→ BAGIAN LATIHAN:
[A] Dalam teks tentang Haji dan Umrah, tujuan nomor 9 adalah memaparkan apa?
[B] Teruskan teks tentang Haji dan Umrah mulai dari sesudah tujuan terakhirnya.

→ TEKS DOKUMEN:
C.     Tujuan Masalah
1.      Untuk memaparkan pengertian haji.
2.      Untuk memaparkan syarat-syarat Haji dan Umrah.
3.      Untuk memaparkan rukun-rukun Haji.
4.      Untuk memaparkan Wajib Haji.
5.      Untuk memaparkan sunnah Haji dan Umrah.
6.      Untuk memaparkan pengertian Umrah.
7.      Untuk memaparkan rukun Umrah itu.
8.      Untuk memaparkan cara melaksanakan Haji dan Umrah.
9.      Untuk memaparkan larangan ketika Ihram.

[Catatan dataset]
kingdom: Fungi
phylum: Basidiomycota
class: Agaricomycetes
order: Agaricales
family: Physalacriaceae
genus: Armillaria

→ HASIL LATIHAN:
[A] Larangan ketika Ihram.

[B]
BAB II
PEMBAHASAN
A.    Pengertian Haji
      Haji atau Hiji menurut arti bahasa bermakna “menuju atau menyengaja”, atau banyak-banyak menuju kepada sesuatu yang diangungkan. Sedang syara’ adalah menuju Ka’bah untuk menunaikan ibadah. Seperti yang akan diterangkan berikut ini. Ibadah haji termasuk salah satu syari’at para Nabi terdahulu.[1]
      Haji diwajibkan atas orang yang kuasa ,satu kali seumur hidupnya. Dan ibadah haji itu wajib segera dikrjakan. Artinya , apabila orang tersebut telah memenuhi syarat-syaratnya, tetapi masih dilalaikannya juga (tidak dikerjakan pada tahun ini), maka ia berdosa karena kelalaiannya itu.[2]
Firman Allah Swt:
ولله على الناس حج البيت من استطا عاليه سبيلا. ا ل عمران: 
“Mengerjakan haji adalah kewajiban manusia terhadap Allah ,yaitu (bagi) orang yang sanggup mengadakan perjalanan ke Baitullah.” (Ali Imron: 97)
Sabda Rasulullah Saw :
عن ابن عباس قال النبى صلى ا لله عليه وسلم : تعجلوا الى ا لحج فا ن ا حد كم الا يدرى ما يعر ض له. رواه أ حمد
Dari Ibnu Abbas. Nabi Besar Saw, telah berkata, “Hendaklah kamu bersegera mengerjakan haji karena sesungguhnya seseorang tidak akan menyadari suatu halangan yang akan merintanginya.”(Riwayat Ahmad).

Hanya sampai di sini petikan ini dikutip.